In five of the cities that HouseSimple looked at – Sheffield, Liverpool, Cardiff, Glasgow and Middlesbrough – you could be looking at paying twice as much for a property compared to the average for the area.

For example, Endcliffe Park in Sheffield, average property prices overlooking or close to the park are £415,230 compared to a city average of £187,757. That’s a hefty 121% premium for a park view. Similarly, Sefton Park in Liverpool, average property prices are £349,929, which is 112% higher than the average for the city of £164,986.  

As you might expect, buyers will pay a substantial premium to purchase a property in the streets surrounding London’s Hyde Park. According to HouseSimple.com research, average prices surrounding London’s largest Royal Park are £1,327,670, more than £650,000 more than the London average.

However, park life is not necessarily out of reach. There are still parks in major towns and cities where average property prices are actually lower than the city average. For example, average property prices around Eastville Park in Bristol, at £213,992, are a third (32%) lower than the average price in the area of £314,629.

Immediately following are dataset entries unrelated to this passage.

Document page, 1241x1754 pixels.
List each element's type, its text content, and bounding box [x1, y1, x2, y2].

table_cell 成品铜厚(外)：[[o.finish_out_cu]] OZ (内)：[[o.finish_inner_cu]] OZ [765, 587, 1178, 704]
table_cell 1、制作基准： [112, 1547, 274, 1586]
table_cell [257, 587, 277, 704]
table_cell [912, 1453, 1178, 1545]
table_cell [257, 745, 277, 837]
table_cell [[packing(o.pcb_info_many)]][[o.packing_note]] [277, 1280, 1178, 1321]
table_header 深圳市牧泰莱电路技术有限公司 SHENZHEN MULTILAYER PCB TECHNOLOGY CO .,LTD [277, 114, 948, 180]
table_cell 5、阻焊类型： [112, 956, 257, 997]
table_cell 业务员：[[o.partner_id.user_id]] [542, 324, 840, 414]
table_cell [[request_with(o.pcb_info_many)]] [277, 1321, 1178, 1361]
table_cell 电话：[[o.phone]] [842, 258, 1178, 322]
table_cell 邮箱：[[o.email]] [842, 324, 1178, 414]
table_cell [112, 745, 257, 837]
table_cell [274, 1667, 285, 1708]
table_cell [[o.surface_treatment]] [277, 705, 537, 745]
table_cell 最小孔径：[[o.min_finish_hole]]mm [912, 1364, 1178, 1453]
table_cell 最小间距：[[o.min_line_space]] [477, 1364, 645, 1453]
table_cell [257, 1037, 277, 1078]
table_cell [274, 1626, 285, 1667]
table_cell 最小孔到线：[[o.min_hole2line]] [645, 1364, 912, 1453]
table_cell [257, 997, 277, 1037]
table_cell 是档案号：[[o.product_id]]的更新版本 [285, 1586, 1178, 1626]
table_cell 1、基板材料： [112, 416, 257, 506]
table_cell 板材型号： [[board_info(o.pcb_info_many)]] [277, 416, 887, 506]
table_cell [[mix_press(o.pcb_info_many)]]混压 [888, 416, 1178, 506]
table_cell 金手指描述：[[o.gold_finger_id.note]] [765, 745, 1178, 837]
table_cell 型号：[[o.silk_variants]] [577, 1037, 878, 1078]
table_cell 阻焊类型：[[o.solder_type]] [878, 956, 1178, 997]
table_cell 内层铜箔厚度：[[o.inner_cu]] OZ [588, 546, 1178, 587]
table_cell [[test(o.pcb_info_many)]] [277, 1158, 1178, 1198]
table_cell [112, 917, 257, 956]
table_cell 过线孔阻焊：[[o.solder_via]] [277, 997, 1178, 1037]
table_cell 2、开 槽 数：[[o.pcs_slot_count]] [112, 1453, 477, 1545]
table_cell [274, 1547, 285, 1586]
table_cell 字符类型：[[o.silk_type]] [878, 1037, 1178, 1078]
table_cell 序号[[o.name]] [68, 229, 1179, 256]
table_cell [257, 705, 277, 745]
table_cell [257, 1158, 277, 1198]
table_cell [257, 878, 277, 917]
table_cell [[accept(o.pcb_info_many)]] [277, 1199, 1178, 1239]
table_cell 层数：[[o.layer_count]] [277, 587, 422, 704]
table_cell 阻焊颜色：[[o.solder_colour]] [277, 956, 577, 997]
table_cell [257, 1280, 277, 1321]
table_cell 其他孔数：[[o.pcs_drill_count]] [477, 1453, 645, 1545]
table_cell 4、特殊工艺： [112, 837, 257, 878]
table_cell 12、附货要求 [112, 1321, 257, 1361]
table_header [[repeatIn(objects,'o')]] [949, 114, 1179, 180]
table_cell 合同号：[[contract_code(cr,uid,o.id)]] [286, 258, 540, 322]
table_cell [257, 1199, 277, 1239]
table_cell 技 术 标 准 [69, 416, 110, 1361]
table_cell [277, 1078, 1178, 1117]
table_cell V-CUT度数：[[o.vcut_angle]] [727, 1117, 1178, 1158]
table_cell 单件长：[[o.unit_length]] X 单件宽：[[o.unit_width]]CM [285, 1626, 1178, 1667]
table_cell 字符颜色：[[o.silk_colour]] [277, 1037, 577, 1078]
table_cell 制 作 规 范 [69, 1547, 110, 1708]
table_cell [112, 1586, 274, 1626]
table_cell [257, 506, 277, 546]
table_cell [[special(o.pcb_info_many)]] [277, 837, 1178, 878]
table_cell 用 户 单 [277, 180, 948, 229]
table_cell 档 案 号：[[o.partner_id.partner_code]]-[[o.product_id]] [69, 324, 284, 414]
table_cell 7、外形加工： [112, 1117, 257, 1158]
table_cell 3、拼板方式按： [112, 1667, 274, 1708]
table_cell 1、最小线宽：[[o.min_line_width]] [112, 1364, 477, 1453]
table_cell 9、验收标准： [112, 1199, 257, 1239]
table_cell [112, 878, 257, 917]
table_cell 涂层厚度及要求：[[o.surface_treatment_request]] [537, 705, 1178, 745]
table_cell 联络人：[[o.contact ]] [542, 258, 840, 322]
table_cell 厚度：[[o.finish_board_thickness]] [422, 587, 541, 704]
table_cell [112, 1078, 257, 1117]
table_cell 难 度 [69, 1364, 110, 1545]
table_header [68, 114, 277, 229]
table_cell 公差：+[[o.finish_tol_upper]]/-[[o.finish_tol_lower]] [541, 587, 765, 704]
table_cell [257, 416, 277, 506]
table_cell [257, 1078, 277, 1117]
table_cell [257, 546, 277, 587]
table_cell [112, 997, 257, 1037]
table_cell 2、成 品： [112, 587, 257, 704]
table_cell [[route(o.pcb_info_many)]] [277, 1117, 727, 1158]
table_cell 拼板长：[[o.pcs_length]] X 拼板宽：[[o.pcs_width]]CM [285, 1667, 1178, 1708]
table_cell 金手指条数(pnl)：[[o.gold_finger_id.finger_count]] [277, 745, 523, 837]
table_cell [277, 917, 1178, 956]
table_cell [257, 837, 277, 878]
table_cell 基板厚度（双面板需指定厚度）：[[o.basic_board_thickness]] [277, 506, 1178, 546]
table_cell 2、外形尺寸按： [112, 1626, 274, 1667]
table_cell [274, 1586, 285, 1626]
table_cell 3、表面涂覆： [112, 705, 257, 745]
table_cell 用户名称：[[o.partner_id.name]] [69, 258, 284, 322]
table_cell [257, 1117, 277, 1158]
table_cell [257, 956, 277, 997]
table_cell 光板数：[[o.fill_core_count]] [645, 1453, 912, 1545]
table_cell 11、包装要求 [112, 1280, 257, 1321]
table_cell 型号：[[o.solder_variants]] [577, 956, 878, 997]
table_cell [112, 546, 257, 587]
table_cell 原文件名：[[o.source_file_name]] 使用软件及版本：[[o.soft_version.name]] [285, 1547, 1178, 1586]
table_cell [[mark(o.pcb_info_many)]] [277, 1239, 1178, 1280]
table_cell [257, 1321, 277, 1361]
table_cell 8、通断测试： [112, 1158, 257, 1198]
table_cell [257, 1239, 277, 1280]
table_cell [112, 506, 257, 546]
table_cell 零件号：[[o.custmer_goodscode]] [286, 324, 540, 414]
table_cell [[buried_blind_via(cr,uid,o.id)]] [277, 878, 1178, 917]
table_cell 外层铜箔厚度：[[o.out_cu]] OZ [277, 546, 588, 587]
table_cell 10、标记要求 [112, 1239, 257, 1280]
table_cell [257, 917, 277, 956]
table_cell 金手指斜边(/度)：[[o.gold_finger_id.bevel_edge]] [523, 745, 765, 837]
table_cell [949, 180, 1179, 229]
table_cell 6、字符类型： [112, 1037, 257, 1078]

The following table shows the parks that add the highest average percentage premium on property prices to live near:

City

Park

Average property price for town/city (£)

 Average property  price in streets close  to park (£)

Percentage difference (%)

Sheffield

Endcliffe Park

£187,757

£415,230

121%

Liverpool

Sefton Park

£164,986

£349,929

112%

Cardiff

Heath Park

£233,833

£492,328

111%

Glasgow

Kelvingrove Park

£175,295

£357,813

104%

Middlesbrough 

Stewart Park

£143,282

£287,052

100%

London

Hyde Park

£673,344

£1,327,670

97%

Sunderland

Backhouse Park

£140,384

£244,316

74%

Nottingham

Highfields Park

£188,662

£289,335

53%

Edinburgh

Inverlelith Park

£268,282

£385,674

44%

Birmingham

Cannon Hill Park

£188,235

£268,860

43%

Leeds

Horsforth Hall Park

£204,766

£278,679

36%

Ipswich

Christchurch Park

£263,151

£346,772

32%

Swansea

Cwmdonkin Park

£167,271

£217,935

30%

Newcastle

Town Moor Park

£203,812

£258,542

27%

Luton

People’s Park

£261,207

£315,892

21%

 

The following table shows the parks that offer better value for money to live near to, in terms of paying no premium on the average property price for the local area:

City

Park

Average property price for town/city (£)

 Average property  price in streets close  to park (£)

Percentage difference (%)

Bristol

Eastville Park 

£314,629

£213,992

-32%

Leicester

Abbey Park

£216,785

£177,031

-18%

Plymouth

Ford Park

£200,459

£164,845

-18%

Southampton

 Southampton  Common

 £289,335

£243,219

-16%

Alex Gosling, CEO of HouseSimple.com comments: “In large urban sprawls where many properties don’t have a garden or access to a communal garden, living near public parks or green spaces is often one of the top wishes amongst buyers.

“That high demand inevitably impacts on the price people will pay, but many buyers may not realise just how much of a premium they could be paying. That doesn’t mean there aren’t good value properties around some of the UK’s urban green spaces, but for real value it’s probably worth looking at roads that are a short walk away.”